De acordo com as investigações, a dupla está ligada à facção criminosa Comando Vermelho.

Comparsas dos fugitivos foram presos

Entre os seis detidos por ajudarem os criminosos, dois deles acabaram presos em flagrante com drogas e armas. Um terceiro tinha mandado de prisão em seu nome e foi detido pela Polícia Federal em Quixabeirinha, em Mossoró.

Os fugitivos ficaram escondidos por oito dias no terreno do mecânico Ronaildo da Silva Fernandes, 38 anos. Segundo os investigadores, ele recebeu R$ 5 mil para que os criminosos se escondessem no local. Ronaildo foi preso no dia 27 de fevereiro.

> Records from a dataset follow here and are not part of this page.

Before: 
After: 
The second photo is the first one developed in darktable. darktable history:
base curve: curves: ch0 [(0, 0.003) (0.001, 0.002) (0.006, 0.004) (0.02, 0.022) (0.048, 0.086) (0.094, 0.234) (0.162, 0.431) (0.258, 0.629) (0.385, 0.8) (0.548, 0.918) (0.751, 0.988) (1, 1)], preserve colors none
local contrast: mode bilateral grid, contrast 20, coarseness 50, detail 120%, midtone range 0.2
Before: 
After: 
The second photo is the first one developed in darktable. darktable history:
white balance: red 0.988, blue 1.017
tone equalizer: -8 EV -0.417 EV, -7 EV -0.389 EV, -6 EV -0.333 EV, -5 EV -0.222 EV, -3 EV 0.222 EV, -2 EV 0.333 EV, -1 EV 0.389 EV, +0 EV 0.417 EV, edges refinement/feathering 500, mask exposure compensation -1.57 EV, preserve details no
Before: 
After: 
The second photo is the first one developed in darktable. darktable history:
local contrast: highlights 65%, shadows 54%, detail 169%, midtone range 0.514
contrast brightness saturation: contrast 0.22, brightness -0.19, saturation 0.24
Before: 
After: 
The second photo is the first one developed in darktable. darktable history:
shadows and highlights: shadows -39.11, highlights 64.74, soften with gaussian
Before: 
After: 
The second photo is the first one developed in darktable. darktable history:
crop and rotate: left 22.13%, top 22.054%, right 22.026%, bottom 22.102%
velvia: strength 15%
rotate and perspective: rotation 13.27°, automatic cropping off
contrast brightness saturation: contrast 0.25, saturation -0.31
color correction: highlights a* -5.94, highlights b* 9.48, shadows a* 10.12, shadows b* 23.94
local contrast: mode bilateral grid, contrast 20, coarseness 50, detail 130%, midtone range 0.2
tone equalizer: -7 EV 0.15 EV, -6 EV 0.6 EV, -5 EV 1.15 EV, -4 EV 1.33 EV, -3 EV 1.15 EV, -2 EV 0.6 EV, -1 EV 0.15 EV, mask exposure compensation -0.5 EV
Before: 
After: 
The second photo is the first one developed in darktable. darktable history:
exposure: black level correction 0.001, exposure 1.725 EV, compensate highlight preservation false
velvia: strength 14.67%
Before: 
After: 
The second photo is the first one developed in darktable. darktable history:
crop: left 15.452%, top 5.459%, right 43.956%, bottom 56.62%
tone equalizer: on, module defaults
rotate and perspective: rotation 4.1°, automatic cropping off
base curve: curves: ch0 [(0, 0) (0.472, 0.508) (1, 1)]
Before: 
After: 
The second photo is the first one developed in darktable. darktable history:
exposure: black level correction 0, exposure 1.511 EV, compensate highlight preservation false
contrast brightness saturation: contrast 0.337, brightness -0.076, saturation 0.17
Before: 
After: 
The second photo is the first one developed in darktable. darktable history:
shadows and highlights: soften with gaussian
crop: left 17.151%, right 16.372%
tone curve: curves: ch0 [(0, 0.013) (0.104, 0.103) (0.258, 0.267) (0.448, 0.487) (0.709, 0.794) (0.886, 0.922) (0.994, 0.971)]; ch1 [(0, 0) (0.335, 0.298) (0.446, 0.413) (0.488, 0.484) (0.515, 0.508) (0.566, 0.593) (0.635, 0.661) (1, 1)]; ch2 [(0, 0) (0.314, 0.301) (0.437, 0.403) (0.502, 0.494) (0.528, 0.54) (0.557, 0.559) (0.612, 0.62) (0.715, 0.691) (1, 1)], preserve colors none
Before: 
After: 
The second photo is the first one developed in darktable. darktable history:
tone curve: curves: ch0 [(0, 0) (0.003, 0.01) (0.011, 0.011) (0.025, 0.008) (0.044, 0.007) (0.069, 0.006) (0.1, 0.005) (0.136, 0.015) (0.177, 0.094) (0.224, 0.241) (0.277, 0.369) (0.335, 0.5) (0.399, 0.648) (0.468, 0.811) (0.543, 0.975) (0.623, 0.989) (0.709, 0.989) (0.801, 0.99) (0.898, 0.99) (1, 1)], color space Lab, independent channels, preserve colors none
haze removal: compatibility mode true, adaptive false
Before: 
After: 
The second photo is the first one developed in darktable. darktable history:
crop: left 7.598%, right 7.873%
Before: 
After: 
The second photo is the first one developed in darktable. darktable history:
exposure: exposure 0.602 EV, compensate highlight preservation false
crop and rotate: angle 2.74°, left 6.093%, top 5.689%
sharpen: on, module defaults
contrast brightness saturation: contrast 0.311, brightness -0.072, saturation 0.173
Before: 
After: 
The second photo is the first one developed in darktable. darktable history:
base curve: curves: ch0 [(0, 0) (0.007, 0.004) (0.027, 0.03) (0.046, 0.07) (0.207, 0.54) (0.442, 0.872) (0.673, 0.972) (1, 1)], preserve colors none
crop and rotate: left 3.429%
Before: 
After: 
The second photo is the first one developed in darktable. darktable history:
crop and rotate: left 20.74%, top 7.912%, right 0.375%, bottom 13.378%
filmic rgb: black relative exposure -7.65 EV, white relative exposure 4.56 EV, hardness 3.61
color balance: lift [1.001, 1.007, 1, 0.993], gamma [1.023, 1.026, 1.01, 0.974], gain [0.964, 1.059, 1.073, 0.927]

Um irmão de um dos fugitivos também está detido. Ele tinha condenação por roubo e participação em organização criminosa. Além disso, o homem estava com mandado de prisão em aberto.

Buscas

Cerca de 600 policiais, incluindo 100 integrantes da Força Nacional, estão envolvidos na operação de procura dos fugitivos. Drones e helicópteros também são utilizados nas buscas.

A polícia oferece recompensa de R$ 15 mil para quem fornecer informações precisas sobre o paradeiro dos criminosos.